He is considered to have started the Monastery dispute of Aargau (German: Aargauer Klosterstreit) which led to the abolition of all monasteries in Aargau in 1841 and the eventual establishment of the Swiss state.[2]
Early life
Keller was born in 1805 to Joseph Keller, a farmer, and his wife Barbara.[1]
After studying philology, history, pedagogy, philosophy and literature in Munich and Breslau, where he was influenced by Ludwig Wachler, Keller first worked as a teacher in Lucerne[1] and was the director of the teacher seminar of Aargau from 1834 to 1856. In this position he learned much about the building up of the education system in the canton of Aargau.
Career
Keller was better known as a radical liberal politician and harsh critic of the Roman Catholic Church, although he was himself a Catholic. In 1835 he was elected into the parliament of the canton of Aargau, which he was a part of until 1856.

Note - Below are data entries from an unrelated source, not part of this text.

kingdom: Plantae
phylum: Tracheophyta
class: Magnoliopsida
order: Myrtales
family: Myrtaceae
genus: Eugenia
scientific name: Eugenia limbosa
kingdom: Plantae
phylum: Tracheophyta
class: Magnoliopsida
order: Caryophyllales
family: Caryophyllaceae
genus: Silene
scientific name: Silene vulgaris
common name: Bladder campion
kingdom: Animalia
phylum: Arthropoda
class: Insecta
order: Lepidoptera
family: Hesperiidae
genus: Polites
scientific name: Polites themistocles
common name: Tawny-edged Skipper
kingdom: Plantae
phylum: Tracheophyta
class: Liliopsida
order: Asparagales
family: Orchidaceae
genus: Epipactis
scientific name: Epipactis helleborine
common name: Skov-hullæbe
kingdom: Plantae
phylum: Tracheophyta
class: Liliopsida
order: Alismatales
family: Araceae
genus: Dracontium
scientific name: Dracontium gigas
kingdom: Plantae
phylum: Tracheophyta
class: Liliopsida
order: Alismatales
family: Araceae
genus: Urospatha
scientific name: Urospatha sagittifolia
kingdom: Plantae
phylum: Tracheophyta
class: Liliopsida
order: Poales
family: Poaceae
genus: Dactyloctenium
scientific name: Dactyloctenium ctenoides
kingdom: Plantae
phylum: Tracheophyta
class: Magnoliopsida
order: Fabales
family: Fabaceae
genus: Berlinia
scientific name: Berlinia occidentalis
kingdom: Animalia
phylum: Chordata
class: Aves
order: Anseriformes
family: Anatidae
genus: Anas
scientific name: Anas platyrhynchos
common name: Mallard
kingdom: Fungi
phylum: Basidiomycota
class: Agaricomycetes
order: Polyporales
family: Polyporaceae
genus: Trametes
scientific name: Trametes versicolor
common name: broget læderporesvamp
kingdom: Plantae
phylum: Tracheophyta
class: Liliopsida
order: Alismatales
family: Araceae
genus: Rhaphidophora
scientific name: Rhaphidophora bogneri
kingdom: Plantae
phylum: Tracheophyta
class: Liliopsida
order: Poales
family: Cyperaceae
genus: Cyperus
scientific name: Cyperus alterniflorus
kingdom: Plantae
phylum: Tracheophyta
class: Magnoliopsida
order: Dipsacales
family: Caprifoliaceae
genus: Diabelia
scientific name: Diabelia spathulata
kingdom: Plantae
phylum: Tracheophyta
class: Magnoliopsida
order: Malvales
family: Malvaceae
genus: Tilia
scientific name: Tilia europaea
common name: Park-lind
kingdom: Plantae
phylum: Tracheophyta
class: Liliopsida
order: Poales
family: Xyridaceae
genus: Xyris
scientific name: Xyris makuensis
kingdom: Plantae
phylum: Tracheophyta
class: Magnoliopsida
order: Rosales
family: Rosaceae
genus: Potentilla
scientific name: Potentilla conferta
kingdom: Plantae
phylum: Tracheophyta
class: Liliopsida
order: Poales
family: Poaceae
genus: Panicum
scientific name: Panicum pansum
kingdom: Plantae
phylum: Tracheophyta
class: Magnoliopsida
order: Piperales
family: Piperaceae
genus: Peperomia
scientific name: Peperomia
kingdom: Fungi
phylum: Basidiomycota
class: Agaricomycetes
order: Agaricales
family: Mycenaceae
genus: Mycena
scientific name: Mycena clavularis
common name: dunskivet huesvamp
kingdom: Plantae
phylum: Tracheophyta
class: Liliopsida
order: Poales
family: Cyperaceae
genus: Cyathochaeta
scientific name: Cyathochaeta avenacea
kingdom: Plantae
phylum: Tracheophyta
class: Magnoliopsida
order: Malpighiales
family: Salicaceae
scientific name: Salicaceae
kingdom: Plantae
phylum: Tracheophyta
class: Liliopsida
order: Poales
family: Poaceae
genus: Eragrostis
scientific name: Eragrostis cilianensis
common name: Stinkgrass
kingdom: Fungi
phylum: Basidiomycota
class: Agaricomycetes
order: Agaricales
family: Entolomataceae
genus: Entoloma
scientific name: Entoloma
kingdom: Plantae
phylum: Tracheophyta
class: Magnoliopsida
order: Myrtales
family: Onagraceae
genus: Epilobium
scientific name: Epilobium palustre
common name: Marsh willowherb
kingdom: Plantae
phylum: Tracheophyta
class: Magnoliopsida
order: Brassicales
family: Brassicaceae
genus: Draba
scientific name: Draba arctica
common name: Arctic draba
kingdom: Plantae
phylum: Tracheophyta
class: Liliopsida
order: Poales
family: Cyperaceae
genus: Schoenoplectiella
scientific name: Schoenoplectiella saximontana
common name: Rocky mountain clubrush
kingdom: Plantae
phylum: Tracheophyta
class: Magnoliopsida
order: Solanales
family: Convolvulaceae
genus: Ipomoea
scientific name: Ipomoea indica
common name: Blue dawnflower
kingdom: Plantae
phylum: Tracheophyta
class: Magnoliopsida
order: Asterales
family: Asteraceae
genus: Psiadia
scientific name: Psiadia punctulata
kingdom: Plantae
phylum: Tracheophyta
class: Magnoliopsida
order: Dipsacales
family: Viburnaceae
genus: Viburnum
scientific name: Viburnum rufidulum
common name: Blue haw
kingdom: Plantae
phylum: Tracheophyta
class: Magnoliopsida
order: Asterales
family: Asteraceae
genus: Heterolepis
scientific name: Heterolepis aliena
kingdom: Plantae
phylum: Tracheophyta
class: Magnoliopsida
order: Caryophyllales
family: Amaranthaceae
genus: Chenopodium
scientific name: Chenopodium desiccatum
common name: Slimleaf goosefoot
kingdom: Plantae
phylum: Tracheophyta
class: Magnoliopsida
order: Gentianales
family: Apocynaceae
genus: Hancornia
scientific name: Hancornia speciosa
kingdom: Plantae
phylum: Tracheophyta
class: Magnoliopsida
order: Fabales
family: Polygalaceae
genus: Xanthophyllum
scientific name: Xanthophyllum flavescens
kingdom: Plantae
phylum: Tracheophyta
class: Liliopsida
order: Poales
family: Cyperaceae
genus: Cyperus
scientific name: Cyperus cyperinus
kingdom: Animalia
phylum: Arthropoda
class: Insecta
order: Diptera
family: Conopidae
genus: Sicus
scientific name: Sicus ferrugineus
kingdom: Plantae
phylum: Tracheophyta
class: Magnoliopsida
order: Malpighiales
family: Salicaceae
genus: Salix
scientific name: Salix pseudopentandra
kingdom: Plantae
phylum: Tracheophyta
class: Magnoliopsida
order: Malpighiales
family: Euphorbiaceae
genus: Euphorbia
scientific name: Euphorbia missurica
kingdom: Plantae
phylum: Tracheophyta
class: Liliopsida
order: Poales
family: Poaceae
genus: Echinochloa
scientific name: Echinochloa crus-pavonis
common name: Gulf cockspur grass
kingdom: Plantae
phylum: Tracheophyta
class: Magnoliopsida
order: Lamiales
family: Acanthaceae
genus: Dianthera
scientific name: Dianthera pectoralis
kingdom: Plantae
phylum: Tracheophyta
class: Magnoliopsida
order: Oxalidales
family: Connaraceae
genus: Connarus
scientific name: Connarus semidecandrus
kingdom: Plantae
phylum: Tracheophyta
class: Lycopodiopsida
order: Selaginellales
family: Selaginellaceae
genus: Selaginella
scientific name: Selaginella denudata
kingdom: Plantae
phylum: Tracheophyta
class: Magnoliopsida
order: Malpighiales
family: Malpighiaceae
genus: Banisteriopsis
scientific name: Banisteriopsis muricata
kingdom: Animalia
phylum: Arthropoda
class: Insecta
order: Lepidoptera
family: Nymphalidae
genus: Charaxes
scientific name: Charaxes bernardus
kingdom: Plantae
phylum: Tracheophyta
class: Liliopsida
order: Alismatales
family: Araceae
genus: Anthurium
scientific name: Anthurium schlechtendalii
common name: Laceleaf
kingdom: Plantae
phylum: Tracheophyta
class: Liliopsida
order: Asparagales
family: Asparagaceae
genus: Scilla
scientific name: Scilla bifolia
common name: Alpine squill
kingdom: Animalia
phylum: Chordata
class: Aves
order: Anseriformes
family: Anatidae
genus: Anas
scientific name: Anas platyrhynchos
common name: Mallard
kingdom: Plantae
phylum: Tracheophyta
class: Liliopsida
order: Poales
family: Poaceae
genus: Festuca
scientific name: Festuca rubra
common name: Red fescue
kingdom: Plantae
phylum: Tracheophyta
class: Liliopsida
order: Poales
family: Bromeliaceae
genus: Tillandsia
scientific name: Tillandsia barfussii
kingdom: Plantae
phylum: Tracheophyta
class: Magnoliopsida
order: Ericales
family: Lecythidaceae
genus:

After conflicts resembling a civil war between government troops and Catholic insurgents in January 1841, Keller called the monasteries antagonistic to progress and made them accountable for the insurrection in Freiamt during a speech in parliament;[2] the government then abolished all monasteries in Aargau. The Monastery dispute of Aargau caused an international crisis and ended in the Sonderbund war of 1847, which was followed by the founding of the Swiss federal republic in 1848.
From 1848 to 1881, Keller was politically active on a national level and was almost consistently a member of either the National Council or the Council of States.[3] In 1871 and 1872 he was president of the latter. From 1856 to 1881, he was governmental council member of the canton Aargau. He spoke out for the complete equality for Jews in Surbtal.[1]
As president of the Aargau church council, Keller denounced the dogma of infallibility of Pope Pius IX in 1870 and called for the establishment of an independent Swiss national church during the Kulturkampf. He also worked to ban Jesuits from entering the new country;[4] this ban was lifted in 1973.
In 1871, he was one of the founders of the Swiss Association of Liberal Catholics and was elected president of the synod council in 1875; in 1874 he co-founded the Christian Catholic Church of Switzerland.[1]
Legacy
Augustin Keller was the great-grandfather of a major figure in the Fascist Frontsfrühling in Switzerland, Dr. Max Leo Keller.[5]